4. Slumdog Millionaire

Every once in a while there’s a movie that, despite its absurdities, hovers in a realm of otherworldly scrutiny; a film that romances you with its ideals and heart, which touches you on such an inscrutable level that you become utterly hypnotized by the world it posits. That’s the idea behind Slumdog Millionaire. Can you believe a lowly slumdog could win one million dollars? Ultimately, this is a film about what’s really important– and its main character never lost sight of that, no matter what kind of shit he had to crawl through (literally). What made Jamal truly rich was something inside of him which he refused to lose sight of, even when everyone else around him floundered or sold out. Indeed, it was written.

3. The Wrestler

Mickey Rourke is pretty much a shoe-in for best actor of the year for this role. An astonishing real, touching, remarkable character study which never lost site of its subject. This might be the ‘truest’ film of the year.

2. Doubt

Doubt vs. Faith. Orthodoxy vs. Liberalism. Sternness vs. Compassion. This film ultimately settles in the gray area that muddles these false catholic dichotomies; it settles among ambiguity, the realm where all our defining choices are really made. It is perhaps particularly poignant for those who, like me, grew up surrounded by the Catholic institution. The acting all around is superb, and the script– based upon the pulitzer prize winning play– is the best script of the year.

1. Revolutionary Road

Despite some directorial wrinkles, this was easily the most poignant film of the year. And I’m happy to admit a thematic bias here, too. Kate Winslett was shafted by being nominated best actress for ‘The Reader’ instead of her role here– she was stunning in this film. The best performance of her career, easily. This criticism of the American Dream and suburban psychology brutally challenges its squeamish, escaptist American audience. Pure delight for me, but probably gritty torture for them.

There’s no secret about my love for Charlie Kaufman movies, so needless to say I’ve been waiting for this one all year long. Usually reserved to screenwriting duties, Kaufman went a step further with Synecdoche, New York, and made his directorial debut. Perhaps for this reason, this film peers even deeper into the absurdities and recursions of Kaufman’s mind than we’ve seen in the past. The film also features what may be the perfect marriage to Kaufman’s characters, with Phillip Seymour Hoffman playing the lead.

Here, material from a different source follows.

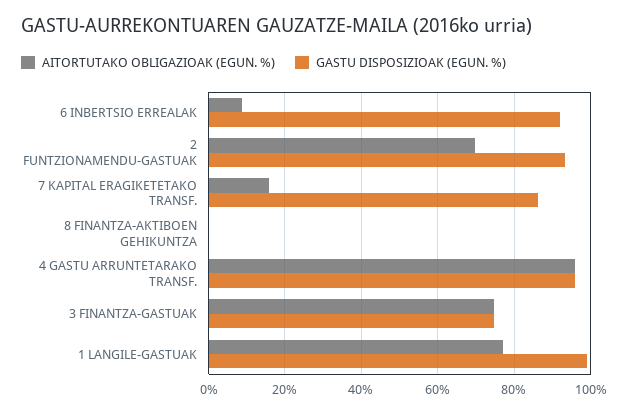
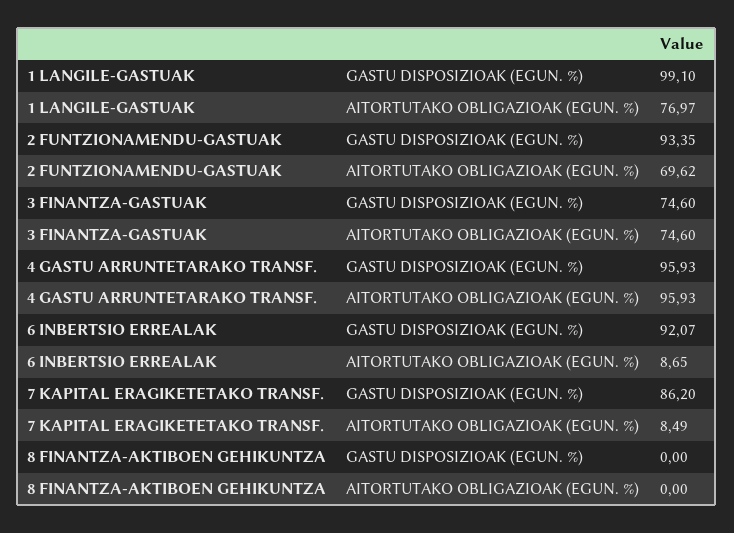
AITORTUTAKO OBLIGAZIOAK (EGUN. %), 7 KAPITAL ERAGIKETETAKO TRANSF.: 16 -> 8.49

If Being John Malkovich, Adaptation and Eternal Sunshine of the Spotless Mind tiptoed the surrealistic line, Synecdoche, New York tumbles right over the edge. Unlike his previous films, Synecdoche also largely abandons a cohesive narrative flow. Although we do grow older with the character, each snippet of the character’s life is so stock full of recursion and self-reference that aging does little to offer narrative structure to the viewer.

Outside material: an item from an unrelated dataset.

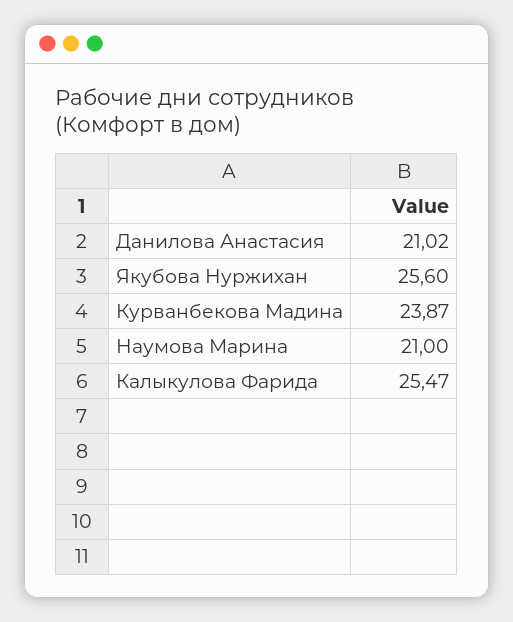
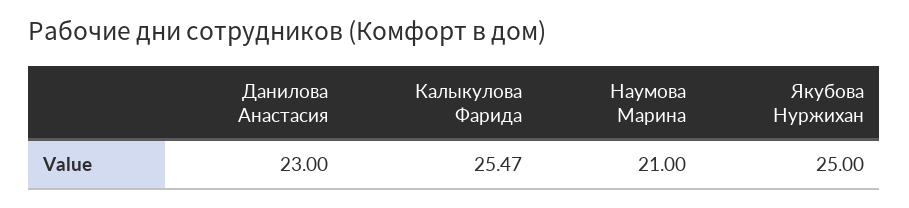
Данилова Анастасия: 21.02 -> 23
Якубова Нуржихан: 25.6 -> 25
Курванбекова Мадина: 23.87 -> none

“Synecdoche” is a literary term which refers to a figure of speech in which a part is used for the whole or the whole for a part. And likewise, the film as a whole can potentially be either praised or criticized scene for scene. It has moments of sheer brilliance, perhaps most notably during a funeral scene where a priest gives a breathtaking speech, which might just be Kaufman’s “Hamlet moment”. Unfortunately, the film has many scenes and symbols which are also extremely frustrating, definitely a reminder that every great writer still needs an editor.

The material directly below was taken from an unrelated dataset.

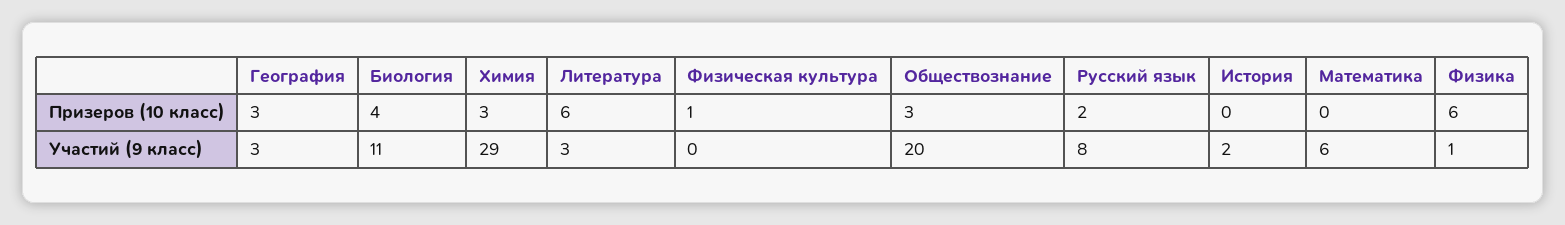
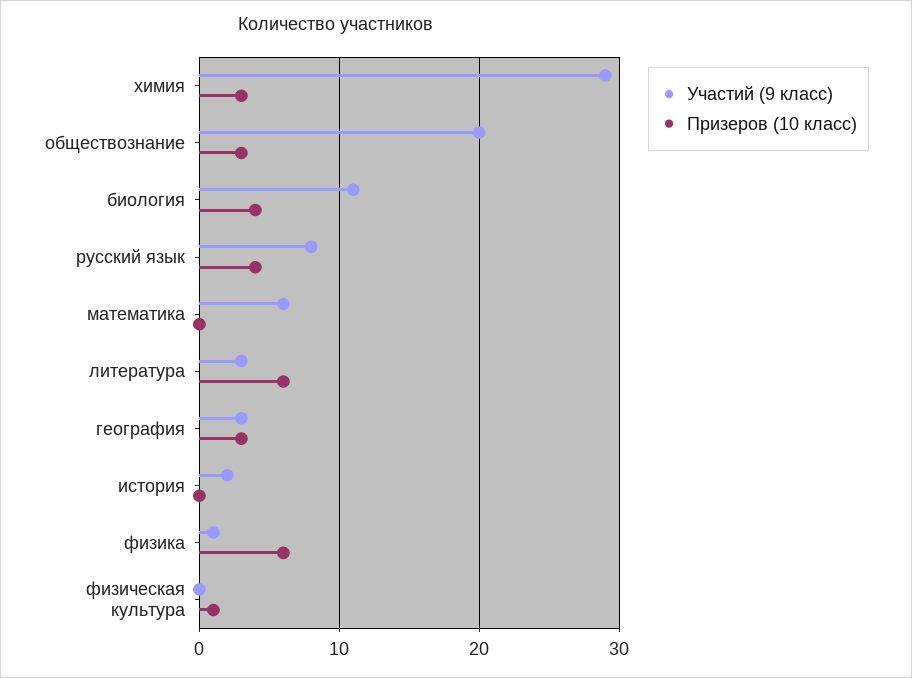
Призеров (10 класс), Русский язык: 2 -> 4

Overall, this is a film that needs to be seen multiple times– really, it should be viewed multiple times. To be praised for its ambition and profundity, I find it difficult to ultimately fault Kaufman for slipping up on occasion within a film that’s trying to say everything.

The only real question left is: Where does Kaufman go from here? Can he return to writing more accessible films, or will Kaufman go completely David Lynch and get even more recursive? Kaufman has left his career in a precarious place: Does he continue to recycle the same grand ambition? After making a film which attempts to say it all, perhaps the most mysterious thing about Synecdoche, New York is wondering about what its intellectual sequel could possibly be.

Hopefully we won’t have to wait another 4 years to find out.